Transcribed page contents
·····
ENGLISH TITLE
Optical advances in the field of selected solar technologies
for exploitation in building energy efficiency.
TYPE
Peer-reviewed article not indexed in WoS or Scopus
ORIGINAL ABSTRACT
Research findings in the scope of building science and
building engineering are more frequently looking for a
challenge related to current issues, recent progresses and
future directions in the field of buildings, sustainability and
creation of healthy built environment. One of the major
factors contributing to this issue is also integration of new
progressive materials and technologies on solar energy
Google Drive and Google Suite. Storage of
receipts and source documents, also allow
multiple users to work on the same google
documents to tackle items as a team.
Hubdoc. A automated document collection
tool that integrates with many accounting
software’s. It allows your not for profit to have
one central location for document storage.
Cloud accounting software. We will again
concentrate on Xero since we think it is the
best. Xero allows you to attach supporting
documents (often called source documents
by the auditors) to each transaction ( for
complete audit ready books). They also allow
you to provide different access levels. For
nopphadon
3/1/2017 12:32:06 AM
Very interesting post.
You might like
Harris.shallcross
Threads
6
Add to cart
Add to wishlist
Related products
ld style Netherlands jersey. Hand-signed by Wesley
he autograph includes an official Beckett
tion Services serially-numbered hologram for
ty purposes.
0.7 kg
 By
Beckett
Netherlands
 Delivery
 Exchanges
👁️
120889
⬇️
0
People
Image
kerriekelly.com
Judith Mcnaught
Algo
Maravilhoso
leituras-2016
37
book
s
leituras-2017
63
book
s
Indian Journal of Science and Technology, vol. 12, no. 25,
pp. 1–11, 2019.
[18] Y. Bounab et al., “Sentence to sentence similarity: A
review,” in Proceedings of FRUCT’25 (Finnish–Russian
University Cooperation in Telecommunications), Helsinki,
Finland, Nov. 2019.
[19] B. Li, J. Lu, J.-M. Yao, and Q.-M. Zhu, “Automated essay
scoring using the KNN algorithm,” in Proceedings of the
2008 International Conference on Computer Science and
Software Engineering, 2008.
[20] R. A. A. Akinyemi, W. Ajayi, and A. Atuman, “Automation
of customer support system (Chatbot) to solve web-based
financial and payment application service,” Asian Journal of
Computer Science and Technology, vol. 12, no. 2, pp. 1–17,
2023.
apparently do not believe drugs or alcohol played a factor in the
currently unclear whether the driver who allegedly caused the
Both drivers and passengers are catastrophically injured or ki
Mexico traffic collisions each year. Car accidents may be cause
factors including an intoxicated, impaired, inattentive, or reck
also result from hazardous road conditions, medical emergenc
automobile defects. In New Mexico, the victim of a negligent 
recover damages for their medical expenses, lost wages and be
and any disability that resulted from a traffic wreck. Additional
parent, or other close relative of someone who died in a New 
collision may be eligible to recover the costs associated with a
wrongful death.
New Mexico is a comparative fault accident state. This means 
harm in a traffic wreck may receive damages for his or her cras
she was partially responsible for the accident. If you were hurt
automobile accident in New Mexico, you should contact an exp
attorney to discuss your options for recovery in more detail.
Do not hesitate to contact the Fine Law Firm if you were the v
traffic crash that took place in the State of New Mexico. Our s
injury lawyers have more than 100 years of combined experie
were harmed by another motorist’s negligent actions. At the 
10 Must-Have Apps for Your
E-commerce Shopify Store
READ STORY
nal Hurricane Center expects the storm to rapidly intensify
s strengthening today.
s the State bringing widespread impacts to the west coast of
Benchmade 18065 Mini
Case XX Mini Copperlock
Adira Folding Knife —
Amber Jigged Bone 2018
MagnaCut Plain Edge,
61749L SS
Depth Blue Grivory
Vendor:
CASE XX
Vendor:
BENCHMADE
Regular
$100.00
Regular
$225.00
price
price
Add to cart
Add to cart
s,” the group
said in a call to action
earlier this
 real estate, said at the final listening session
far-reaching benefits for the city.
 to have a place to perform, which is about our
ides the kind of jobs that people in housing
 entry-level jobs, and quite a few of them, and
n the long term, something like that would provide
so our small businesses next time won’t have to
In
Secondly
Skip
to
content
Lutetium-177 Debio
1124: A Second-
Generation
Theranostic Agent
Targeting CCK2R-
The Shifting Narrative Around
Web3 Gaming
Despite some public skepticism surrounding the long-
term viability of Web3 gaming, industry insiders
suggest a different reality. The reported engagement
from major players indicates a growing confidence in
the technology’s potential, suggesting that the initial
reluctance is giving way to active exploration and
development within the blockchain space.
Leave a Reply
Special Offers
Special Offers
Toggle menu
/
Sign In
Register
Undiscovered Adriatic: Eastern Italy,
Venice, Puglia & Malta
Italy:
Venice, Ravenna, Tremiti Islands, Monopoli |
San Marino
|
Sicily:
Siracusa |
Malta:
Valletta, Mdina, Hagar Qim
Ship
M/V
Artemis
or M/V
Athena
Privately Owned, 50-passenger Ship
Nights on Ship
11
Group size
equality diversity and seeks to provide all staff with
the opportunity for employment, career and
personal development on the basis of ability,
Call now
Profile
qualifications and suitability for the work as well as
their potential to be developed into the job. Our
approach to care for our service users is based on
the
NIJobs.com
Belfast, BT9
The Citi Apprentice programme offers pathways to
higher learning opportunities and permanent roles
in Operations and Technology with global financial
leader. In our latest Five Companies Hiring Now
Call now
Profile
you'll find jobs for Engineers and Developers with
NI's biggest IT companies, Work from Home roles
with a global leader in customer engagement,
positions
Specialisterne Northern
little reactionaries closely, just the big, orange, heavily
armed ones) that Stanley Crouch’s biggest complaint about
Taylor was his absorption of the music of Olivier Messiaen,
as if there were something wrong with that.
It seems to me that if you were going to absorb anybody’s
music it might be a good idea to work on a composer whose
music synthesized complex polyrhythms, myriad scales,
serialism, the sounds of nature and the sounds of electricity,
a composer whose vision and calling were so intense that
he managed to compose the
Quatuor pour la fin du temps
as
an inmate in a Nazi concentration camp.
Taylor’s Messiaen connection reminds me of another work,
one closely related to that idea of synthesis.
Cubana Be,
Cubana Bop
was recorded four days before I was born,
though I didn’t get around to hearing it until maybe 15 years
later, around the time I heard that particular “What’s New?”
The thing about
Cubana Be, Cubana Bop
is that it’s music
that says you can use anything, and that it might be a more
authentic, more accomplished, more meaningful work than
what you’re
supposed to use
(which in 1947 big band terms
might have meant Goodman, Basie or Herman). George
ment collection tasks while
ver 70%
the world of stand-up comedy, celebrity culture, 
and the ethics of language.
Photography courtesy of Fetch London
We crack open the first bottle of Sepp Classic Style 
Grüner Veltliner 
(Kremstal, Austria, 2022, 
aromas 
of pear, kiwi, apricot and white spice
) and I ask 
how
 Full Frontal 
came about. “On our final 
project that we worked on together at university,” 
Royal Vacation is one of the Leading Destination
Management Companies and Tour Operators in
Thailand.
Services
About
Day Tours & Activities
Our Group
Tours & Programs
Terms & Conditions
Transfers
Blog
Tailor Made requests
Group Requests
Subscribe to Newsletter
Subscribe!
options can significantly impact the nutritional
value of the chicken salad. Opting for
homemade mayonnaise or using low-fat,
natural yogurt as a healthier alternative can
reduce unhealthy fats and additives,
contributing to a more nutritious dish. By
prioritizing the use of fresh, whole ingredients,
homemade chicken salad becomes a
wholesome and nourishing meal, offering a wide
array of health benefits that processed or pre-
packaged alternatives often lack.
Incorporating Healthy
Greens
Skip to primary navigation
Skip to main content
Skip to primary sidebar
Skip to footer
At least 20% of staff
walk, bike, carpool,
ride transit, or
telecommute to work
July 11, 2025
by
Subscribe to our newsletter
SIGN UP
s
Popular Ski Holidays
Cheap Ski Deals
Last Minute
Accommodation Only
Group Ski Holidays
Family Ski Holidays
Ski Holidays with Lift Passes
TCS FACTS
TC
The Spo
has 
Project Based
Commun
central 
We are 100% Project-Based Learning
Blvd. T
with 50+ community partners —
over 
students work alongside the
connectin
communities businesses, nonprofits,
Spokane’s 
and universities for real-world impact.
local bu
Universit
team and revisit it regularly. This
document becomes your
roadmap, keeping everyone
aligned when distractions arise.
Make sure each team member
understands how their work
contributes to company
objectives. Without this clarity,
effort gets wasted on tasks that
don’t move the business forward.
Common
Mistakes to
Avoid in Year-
·····
◆ INSTRUCTION
Please reproduce, exactly as written, the lines of the records from the first line through the one containing "documents (often called source documents".

◆ SOLUTION TO THIS TASK
ENGLISH TITLE
Optical advances in the field of selected solar technologies
for exploitation in building energy efficiency.
TYPE
Peer-reviewed article not indexed in WoS or Scopus
ORIGINAL ABSTRACT
Research findings in the scope of building science and
building engineering are more frequently looking for a
challenge related to current issues, recent progresses and
future directions in the field of buildings, sustainability and
creation of healthy built environment. One of the major
factors contributing to this issue is also integration of new
progressive materials and technologies on solar energy
Google Drive and Google Suite. Storage of
receipts and source documents, also allow
multiple users to work on the same google
documents to tackle items as a team.
Hubdoc. A automated document collection
tool that integrates with many accounting
software’s. It allows your not for profit to have
one central location for document storage.
Cloud accounting software. We will again
concentrate on Xero since we think it is the
best. Xero allows you to attach supporting
documents (often called source documents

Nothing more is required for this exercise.